Lame-duck Trump pardons turkeys

Dylan Stableford
·Senior Writer

Failing in his efforts to overturn the election, and with his grip on the presidency slipping away, President Trump on Tuesday exercised a power of the office that all presidents since at least John F. Kennedy have wielded: He pardoned a turkey.

Actually two of them. The turkeys, named Corn and Cob, were pardoned in a formal ceremony in the White House Rose Garden. Attendees, including Trump’s daughter Ivanka, her husband, Jared Kushner, and their children, were seated in folding chairs spaced several feet apart. Most were wearing masks.

"These two magnificent gobblers were selected from the official presidential flock of 30 turkeys — some real beauties," Trump said, as first lady Melania Trump looked on.

"Corn, I hereby grant you a full pardon," the president said later, briefly touching its feathers. (Cob, who was not present but available as a backup, was also spared.)

- TASK A -
In the turkey pardon article, swap "Tuesday" for "Wednesday" and write out the text from "Dylan Stableford" to "pardoned a turkey.".
- TASK B -
In the turkey pardon article, what were the names of the two pardoned turkeys?
- TASK C -
Pick up the turkey pardon article after its final sentence and keep writing.

- RECORDED INFORMATION -
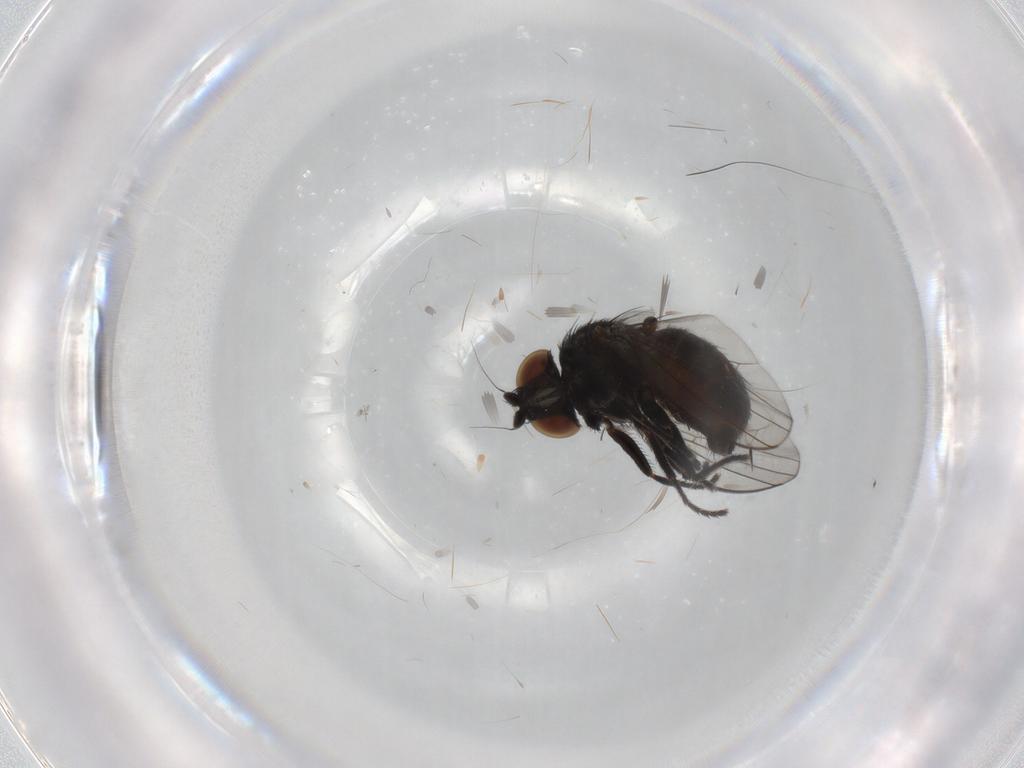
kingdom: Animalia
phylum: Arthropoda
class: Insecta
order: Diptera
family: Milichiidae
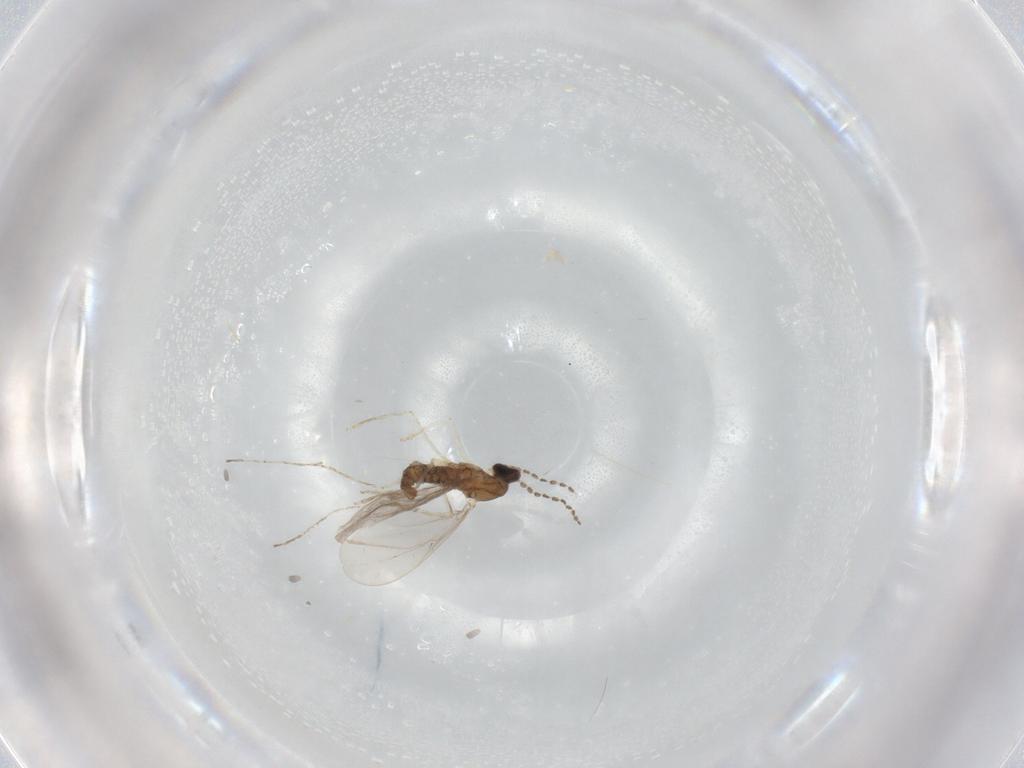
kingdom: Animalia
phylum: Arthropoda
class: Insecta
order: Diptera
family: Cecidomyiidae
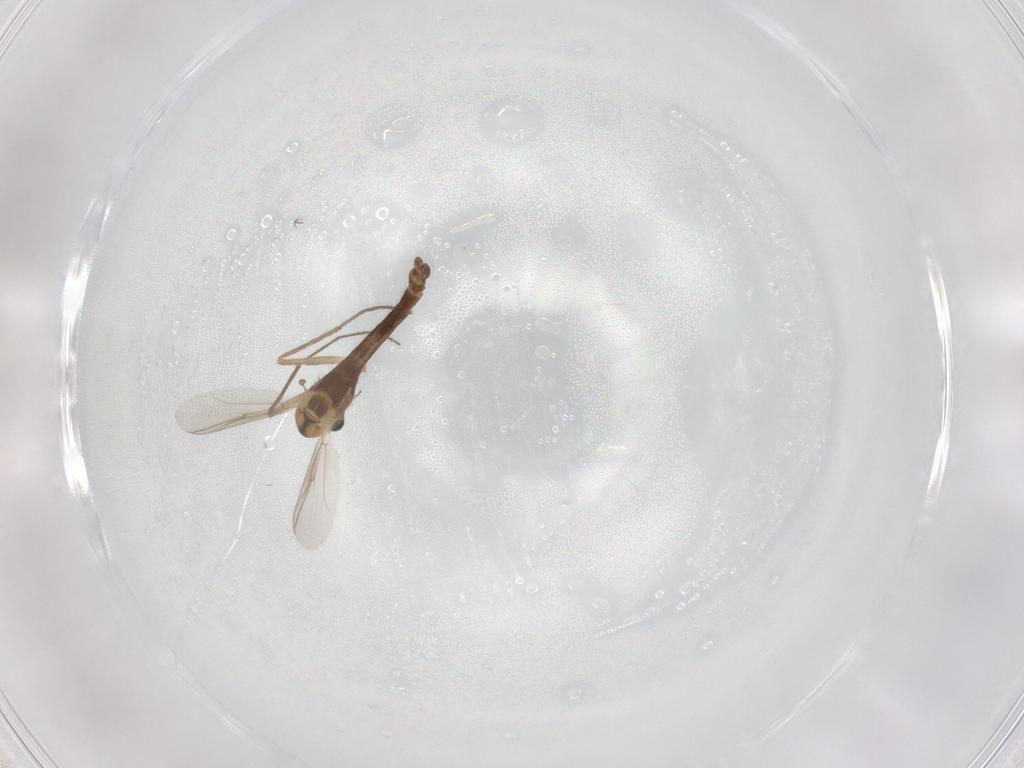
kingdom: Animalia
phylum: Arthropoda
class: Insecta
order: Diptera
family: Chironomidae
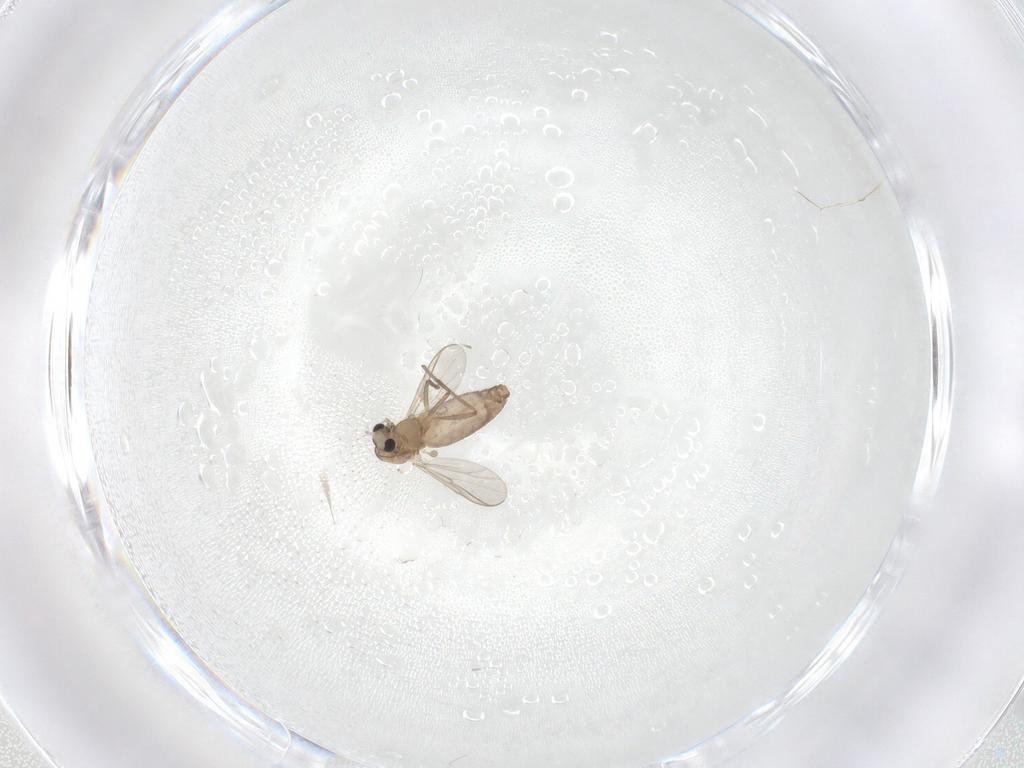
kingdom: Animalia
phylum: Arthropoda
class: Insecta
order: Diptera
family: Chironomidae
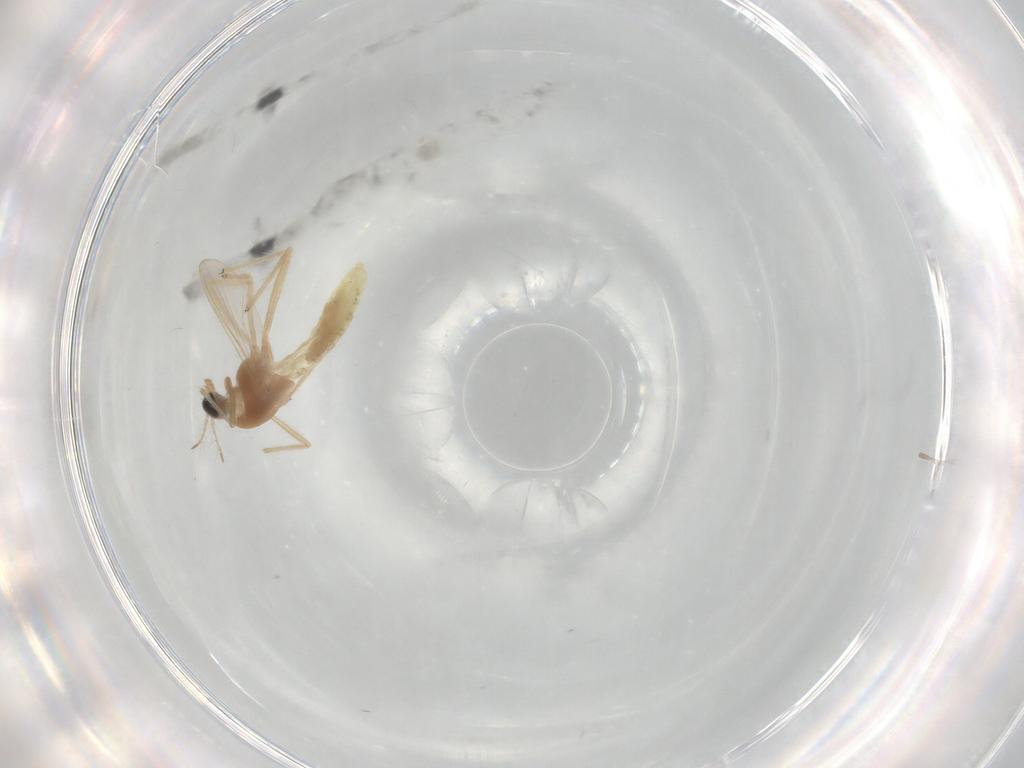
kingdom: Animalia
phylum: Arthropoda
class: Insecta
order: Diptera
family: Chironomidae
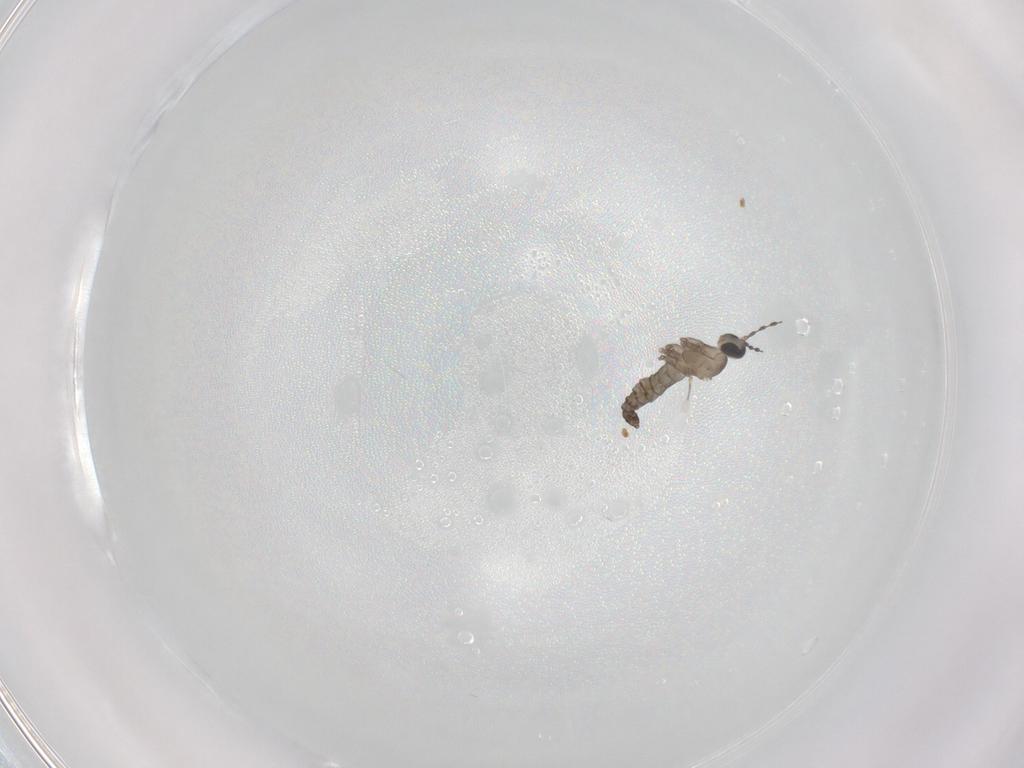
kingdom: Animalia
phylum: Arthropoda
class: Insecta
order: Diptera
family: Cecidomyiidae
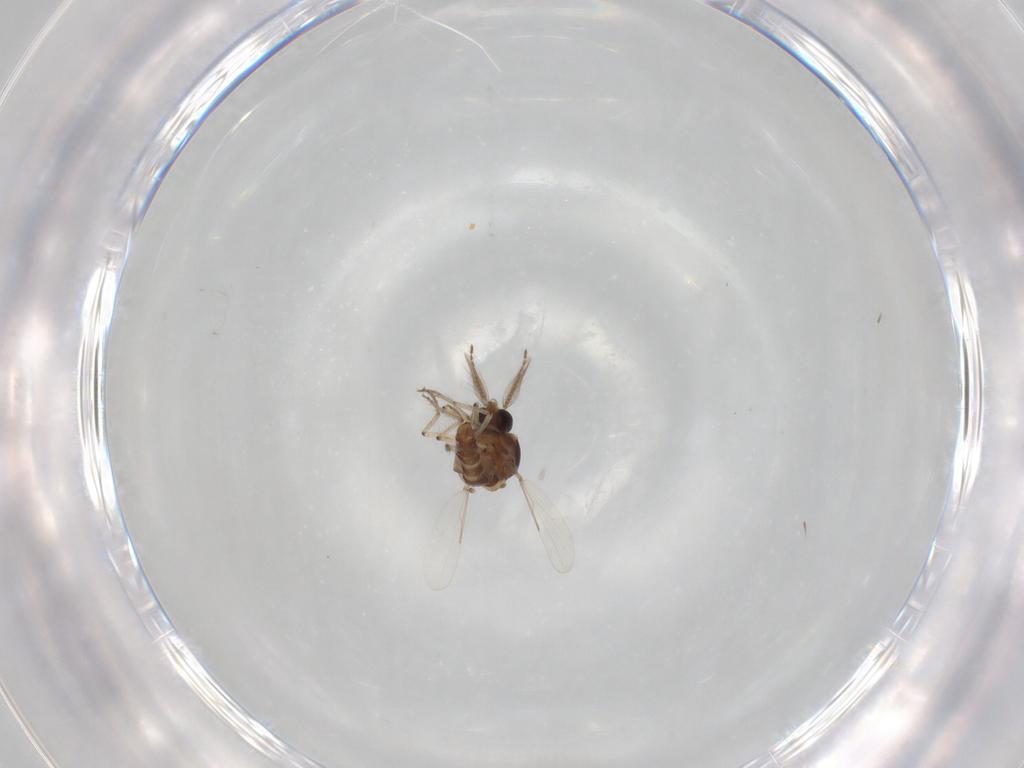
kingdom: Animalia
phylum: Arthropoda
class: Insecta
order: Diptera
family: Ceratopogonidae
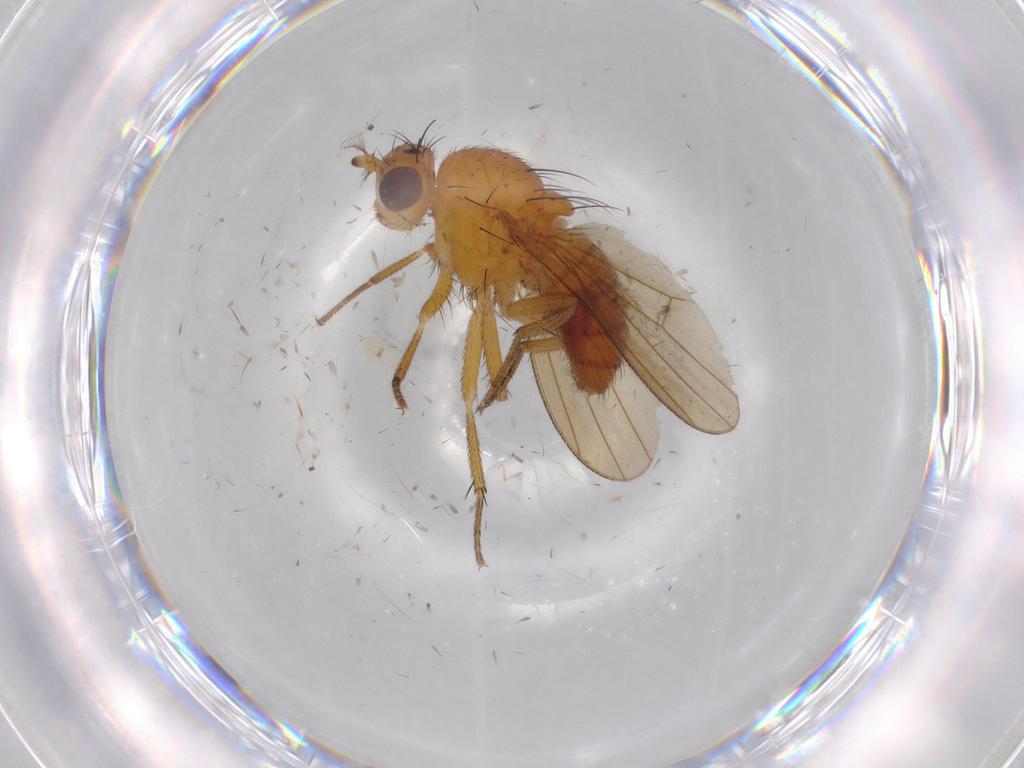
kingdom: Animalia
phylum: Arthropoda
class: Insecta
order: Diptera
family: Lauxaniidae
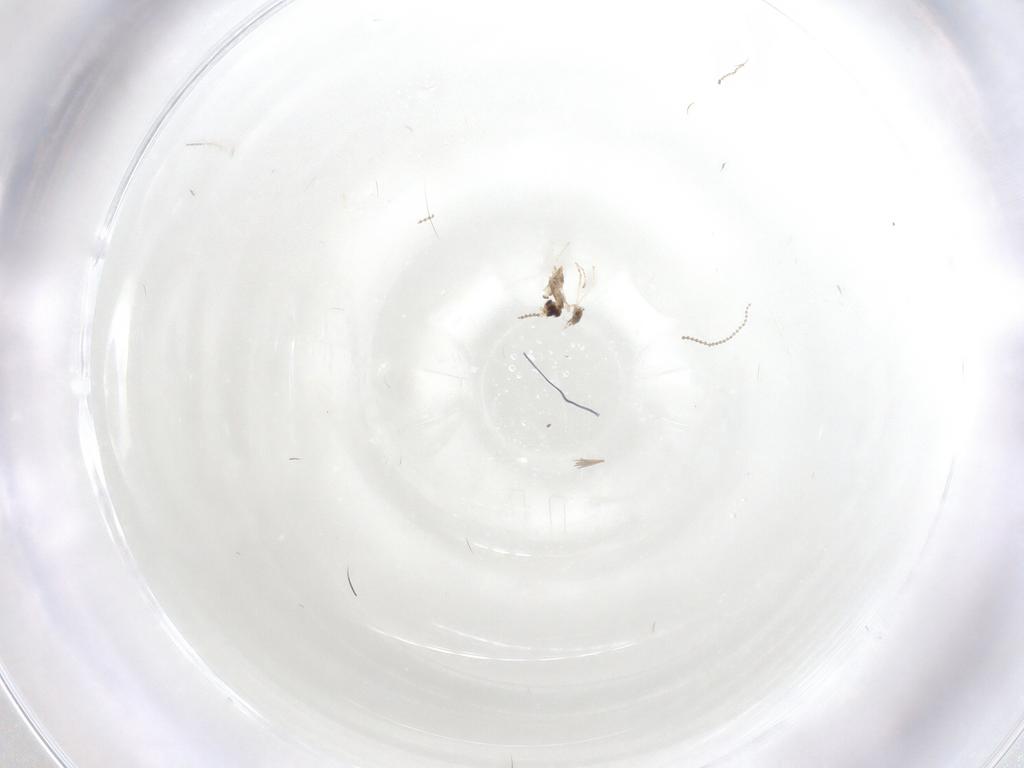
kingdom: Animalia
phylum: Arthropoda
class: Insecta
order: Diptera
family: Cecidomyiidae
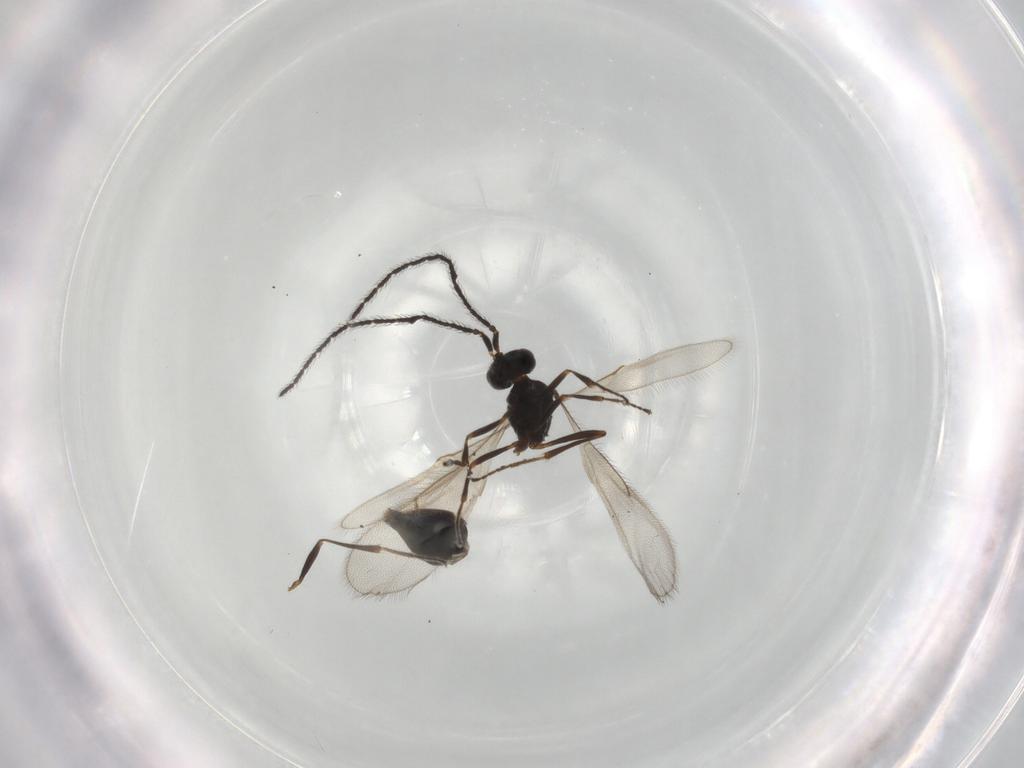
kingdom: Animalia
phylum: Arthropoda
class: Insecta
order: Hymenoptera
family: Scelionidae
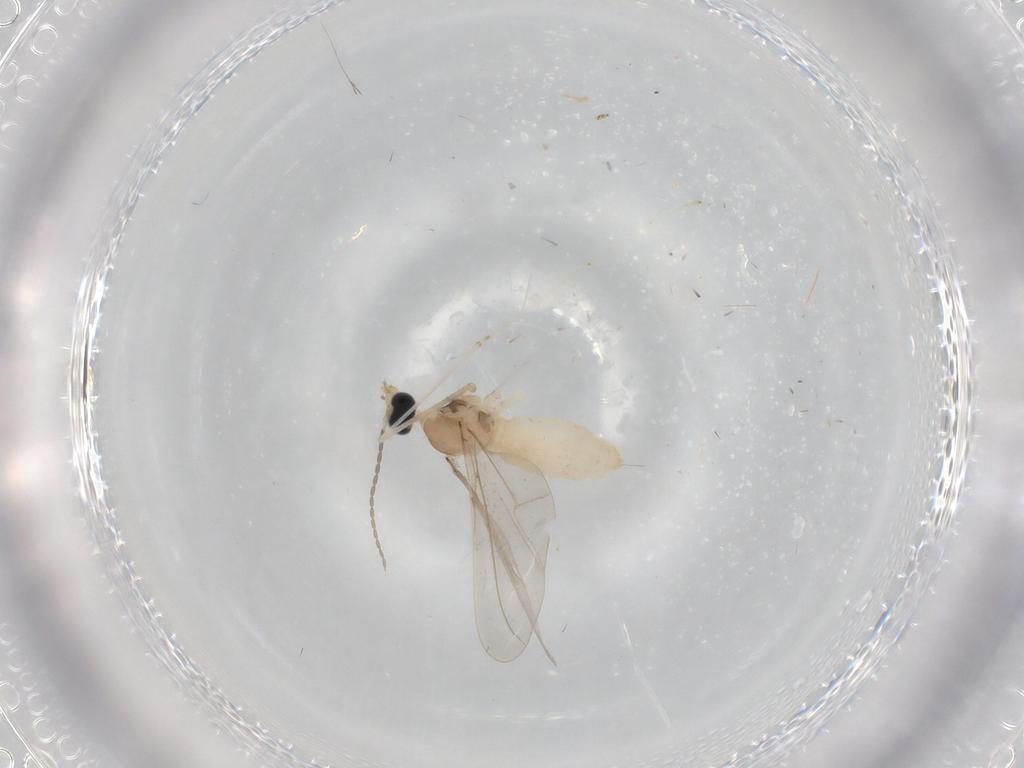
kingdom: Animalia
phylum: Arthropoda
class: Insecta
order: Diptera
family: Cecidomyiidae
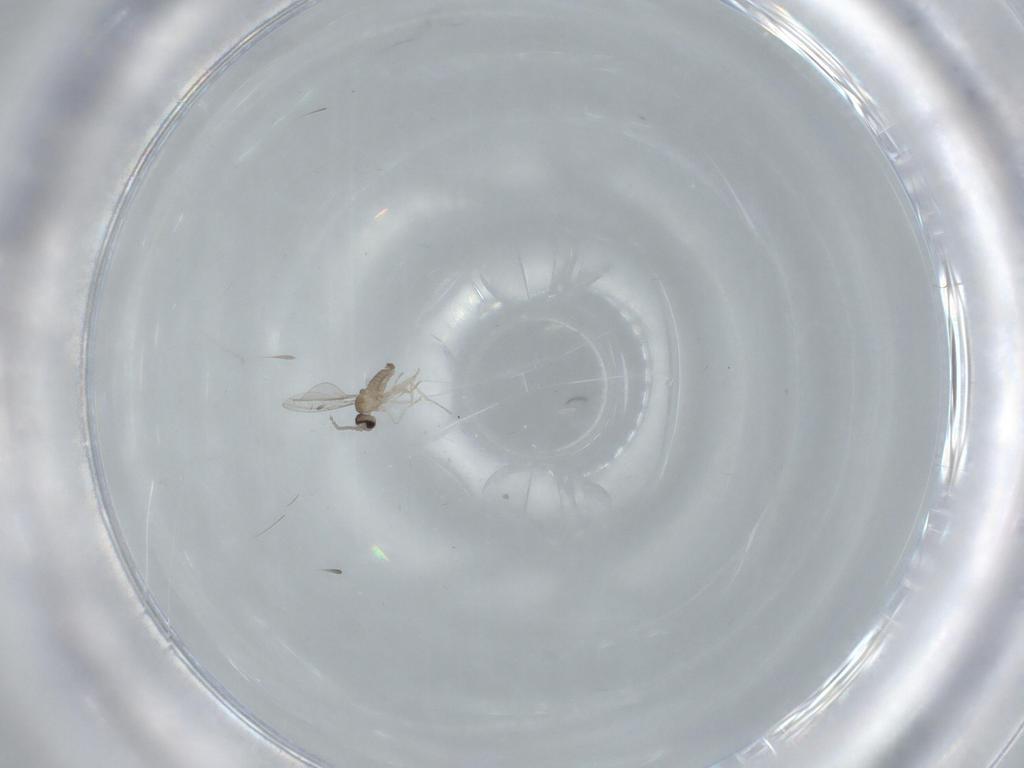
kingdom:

- EXERCISE ANSWER A -
Dylan Stableford
·Senior Writer

Failing in his efforts to overturn the election, and with his grip on the presidency slipping away, President Trump on Wednesday exercised a power of the office that all presidents since at least John F. Kennedy have wielded: He pardoned a turkey.

- EXERCISE ANSWER B -
Corn and Cob.

- EXERCISE ANSWER C -
After their trip to Washington, D.C., which included an overnight stay at a luxury hotel, the turkeys will be transported to Iowa State University, where Trump said he hoped they would have “a long, happy and memorable life.”

Donald Trump and Melania Trump looks on in the Rose Garden of the White House Tuesday. (Photo by Mandel Ngan/AFP via Getty Images)
President Trump pardons a turkey as first lady Melania Trump looks on. (Mandel Ngan/AFP via Getty Images)

Both turkeys were born on July 2. The average lifespan of a domestic turkey is about 10 years.

The first president to pardon a turkey was Abraham Lincoln, who instructed the White House to save a bird given to him because his son had grown fond of it.

The goofy pardoning tradition dates back to 1963, when the Washington Post reported that Kennedy gave a “pardon” and “reprieve” to the Thanksgiving turkey, which has been presented at the White House by the National Turkey Federation since 1947, when Harry Truman was in office. President George H. W. Bush formalized the custom in 1989.

[Photos: Presidential turkey pardons — from Kennedy to Trump]

Trump began his remarks by boasting that the Dow Jones Industrial average had crossed 30,000 for the first time. Wall Street analysts, though, say optimism over President-elect Joe Biden's incoming administration is driving the recent stock surge. The president also touted advances in developing coronavirus vaccines in recent weeks. (There have been more than 12 million confirmed cases of COVID-19 in the United States; more than 259,000 Americans have died.)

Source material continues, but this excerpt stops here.